Aunado a ello, y sin que medie contrato colectivo de trabajo -un dato que quizá muy pocos conocen-, los trabajadores afiliados al Sindicato Unico de Servidores Públicos del Estado de Guerrero (SUSPEG) han logrado lo que muy pocas secciones sindicales, dentro de los avances en las negociaciones del pliego petitorio 2019.
Por ejemplo, consiguieron incrementos en los bonos por el Día del Niño, Día de las Madres, Día del Padre, Día de la Secretaría, a trabajadores con discapacidad así como en el apoyo para defunciones.
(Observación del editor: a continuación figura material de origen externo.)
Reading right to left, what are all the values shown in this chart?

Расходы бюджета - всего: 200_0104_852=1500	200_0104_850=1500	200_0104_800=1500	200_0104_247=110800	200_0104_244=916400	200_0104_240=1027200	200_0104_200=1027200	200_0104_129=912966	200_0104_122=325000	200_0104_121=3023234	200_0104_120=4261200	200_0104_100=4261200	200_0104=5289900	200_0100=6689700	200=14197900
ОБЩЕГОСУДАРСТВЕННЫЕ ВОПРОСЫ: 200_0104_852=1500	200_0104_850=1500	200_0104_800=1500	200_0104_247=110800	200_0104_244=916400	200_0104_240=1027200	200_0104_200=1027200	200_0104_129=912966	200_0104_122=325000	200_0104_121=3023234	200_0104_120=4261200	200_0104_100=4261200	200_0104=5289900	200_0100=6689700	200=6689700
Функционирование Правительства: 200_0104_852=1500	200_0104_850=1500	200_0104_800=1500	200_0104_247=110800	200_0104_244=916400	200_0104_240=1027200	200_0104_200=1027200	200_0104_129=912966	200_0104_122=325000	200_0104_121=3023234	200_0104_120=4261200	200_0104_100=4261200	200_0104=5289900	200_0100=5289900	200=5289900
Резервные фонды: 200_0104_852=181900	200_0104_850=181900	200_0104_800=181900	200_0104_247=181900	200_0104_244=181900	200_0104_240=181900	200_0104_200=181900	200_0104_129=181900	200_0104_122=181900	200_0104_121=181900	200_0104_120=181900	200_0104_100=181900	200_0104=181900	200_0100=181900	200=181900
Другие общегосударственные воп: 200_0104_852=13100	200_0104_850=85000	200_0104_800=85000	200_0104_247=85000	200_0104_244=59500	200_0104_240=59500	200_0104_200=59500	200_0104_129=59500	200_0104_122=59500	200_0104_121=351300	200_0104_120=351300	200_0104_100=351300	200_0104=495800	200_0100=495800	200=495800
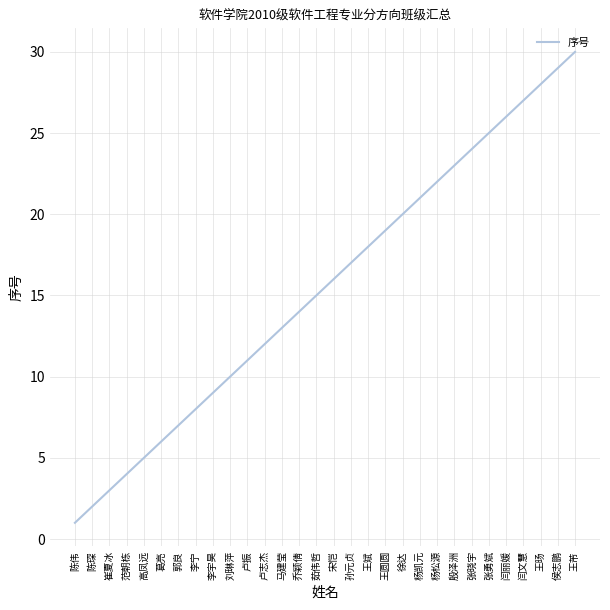

What is the ratio of the value at 葛亮 to the value at 范朝栋?

1.5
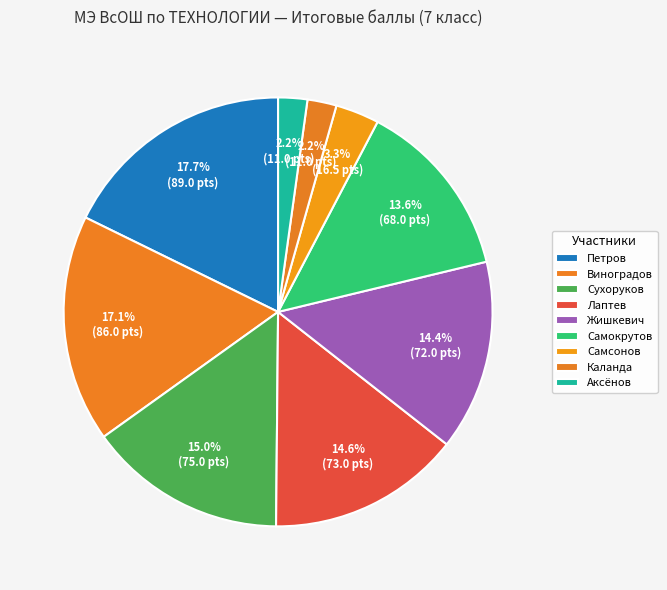

True or false: Аксёнов accounts for 15% of the total.

False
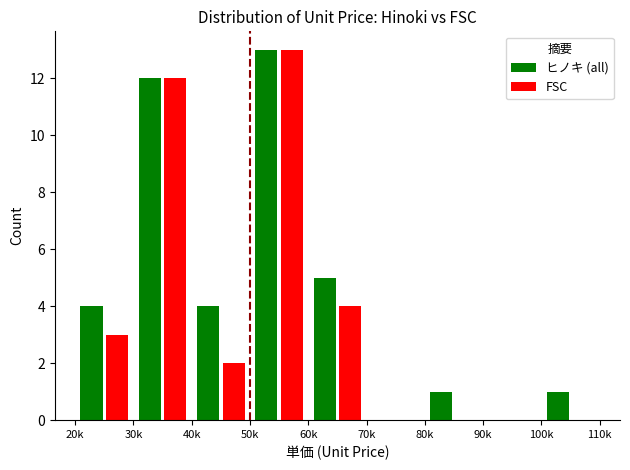

Are the bars horizontal?

No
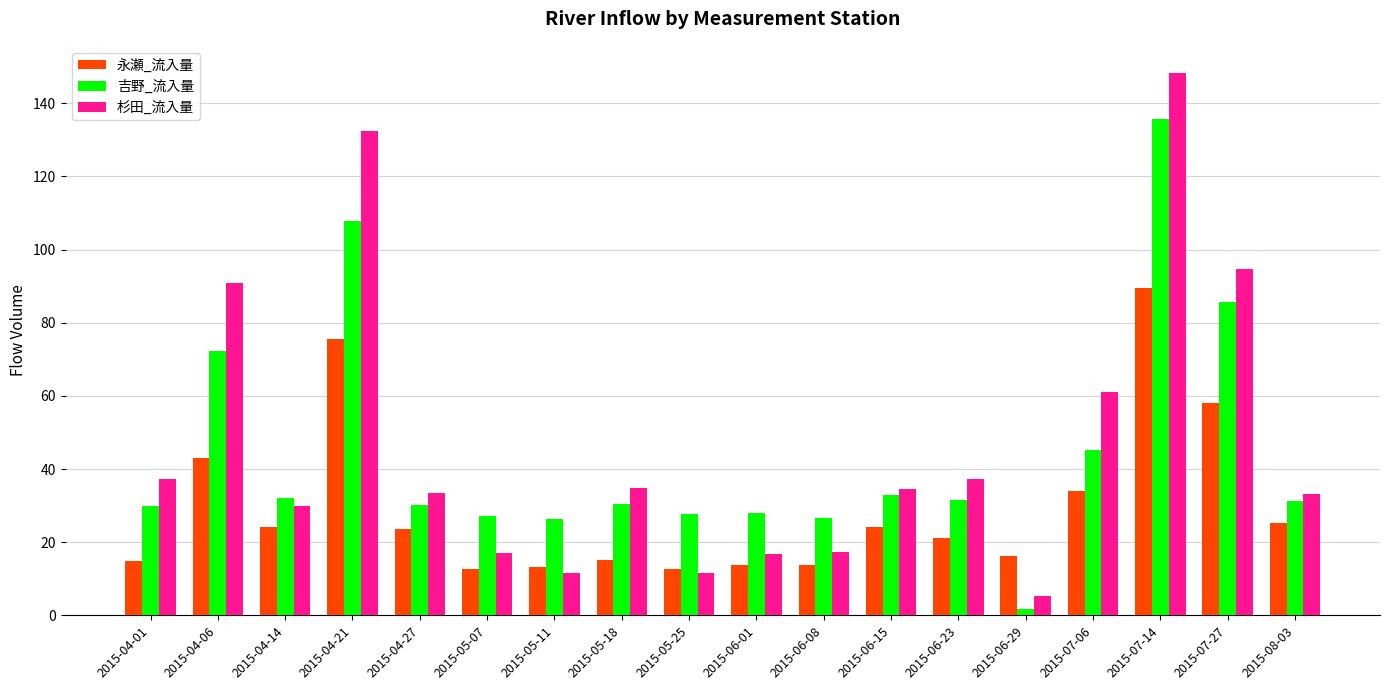

The 杉田_流入量 series shows 148.3 at 2015-07-14. True or false?

True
Se les autorizaron además útiles escolares para hijos de trabajadores que cursen educación básica; uniformes; equipo de seguridad para personal de mantenimiento, y se les siguen respetando los 90 días de aguinaldo, bono de puntualidad, becas para hijos de trabajadores que cursen educación básica, media superior y superior, pago de guarderías, seguro de vida, campañas médicas y cursos de capacitación.
Por si fuera poco, al sindicato se le otorgaron nuevas plazas de base y recategorizaciones, todo ello adicional al 5 por ciento de incremento directo al salario que se les está ofreciendo, con posibilidad de aumentar hasta uno o dos puntos más. Ello dependerá de la flexibilidad y responsabilidad que asuma la dirigencia, pues definitivamente aferrarse al 13 por ciento exigido sería una actitud cerrada que pondría en riesgo incluso lo hasta ahora alcanzado.
Ya lo dijo la propia presidenta de la mesa directiva, la priísta Verónica Muñoz Parra, que es muy difícil que el Congreso local pueda cumplir esa exigencia. Pero también comentó algo muy serio: la posibilidad de que se pudiera aplicar una revisión a la plantilla de trabajadores sindicalizados, para verificar si realmente cumplen con aspectos como perfil, grado de escolaridad, desempeño, condiciones en las que lograron su plaza, pero sobre todo, si los salarios que actualmente ostentan van acordes al trabajo que realizan, y si éstos son equitativos al otro sector de trabajadores, es decir los eventuales, supernumerarios o de confianza, algunos de los cuales llevan años de servicio, tienen una carga de trabajo mucho más pesada, cuentan con estudios profesionales, pero ganan incluso menos de la mitad del más modesto de los sindicalizados.
Si hablamos de vacaciones, son los únicos, después del magisterio, que las tienen pagadas en periodos como Semana Santa y época decembrina, y que, por otro lado, ni por error regalan algo de su tiempo a la buena marcha legislativa. Entran a las 9 y salen a las 3, puntualitos. Y ojo: se sabe de casos que sólo se aparecen a checar entrada y salida.
Nadie niega el derecho a los trabajadores a mejorar sus percepciones, es una aspiración legítima y parte de la lucha sindical; sin embargo habría que diferenciar entre lo que son justas demandas y lo que realmente se merece, con pretender privilegios que están fuera de toda posibilidad, sobre todo en las condiciones en que se encuentra la Cámara de Diputados, tan vapuleada por decisiones equivocadas y también por hordas de salvajes que a la hora que se les antoja van y causan destrozos millonarios a las instalaciones.
En la medida en que impere la razón y el buen entendimiento, este conflicto podrá avanzar en su solución. Sólo es cuestión de voluntad.